FSF-Net: Enhance 4D Occupancy Forecasting with Coarse BEV Scene Flow for Autonomous Driving
This work addresses safety in autonomous driving by improving occupancy forecasting, but it is incremental as it builds on existing scene flow and occupancy methods.
The paper tackles the problem of 4D occupancy forecasting for autonomous driving by proposing FSF-Net, which uses coarse BEV scene flow to approximate 3D scene flow, achieving IoU and mIoU improvements of 9.56% and 10.87% over state-of-the-art methods on the Occ3D dataset.

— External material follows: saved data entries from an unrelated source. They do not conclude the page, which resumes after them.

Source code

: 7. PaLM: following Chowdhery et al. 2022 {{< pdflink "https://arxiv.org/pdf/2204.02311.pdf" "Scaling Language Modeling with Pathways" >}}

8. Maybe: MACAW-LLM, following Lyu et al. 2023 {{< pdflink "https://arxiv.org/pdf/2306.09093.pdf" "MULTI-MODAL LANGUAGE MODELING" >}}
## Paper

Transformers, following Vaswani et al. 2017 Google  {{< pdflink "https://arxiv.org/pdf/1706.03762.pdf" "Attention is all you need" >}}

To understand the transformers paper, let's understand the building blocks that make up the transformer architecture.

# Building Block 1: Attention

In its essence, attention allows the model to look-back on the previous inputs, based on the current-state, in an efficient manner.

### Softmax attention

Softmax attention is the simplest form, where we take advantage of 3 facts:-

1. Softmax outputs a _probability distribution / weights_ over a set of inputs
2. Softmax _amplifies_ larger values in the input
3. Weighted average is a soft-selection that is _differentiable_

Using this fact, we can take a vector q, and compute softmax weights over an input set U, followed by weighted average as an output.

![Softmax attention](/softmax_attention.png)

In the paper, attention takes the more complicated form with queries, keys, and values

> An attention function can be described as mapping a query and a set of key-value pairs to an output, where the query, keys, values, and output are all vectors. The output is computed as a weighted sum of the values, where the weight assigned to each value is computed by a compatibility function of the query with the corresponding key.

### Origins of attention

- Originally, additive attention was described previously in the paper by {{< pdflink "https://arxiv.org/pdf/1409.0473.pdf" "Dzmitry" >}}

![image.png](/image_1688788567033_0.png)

4D occupancy forecasting is one of the important techniques for autonomous driving, which can avoid potential risk in the complex traffic scenes. Scene flow is a crucial element to describe 4D occupancy map tendency. However, an accurate scene flow is difficult to predict in the real scene. In this paper, we find that BEV scene flow can approximately represent 3D scene flow in most traffic scenes. And coarse BEV scene flow is easy to generate. Under this thought, we propose 4D occupancy forecasting method FSF-Net based on coarse BEV scene flow. At first, we develop a general occupancy forecasting architecture based on coarse BEV scene flow. Then, to further enhance 4D occupancy feature representation ability, we propose a vector quantized based Mamba (VQ-Mamba) network to mine spatial-temporal structural scene feature. After that, to effectively fuse coarse occupancy maps forecasted from BEV scene flow and latent features, we design a U-Net based quality fusion (UQF) network to generate the fine-grained forecasting result. Extensive experiments are conducted on public Occ3D dataset. FSF-Net has achieved IoU and mIoU 9.56% and 10.87% higher than state-of-the-art method. Hence, we believe that proposed FSF-Net benefits to the safety of autonomous driving.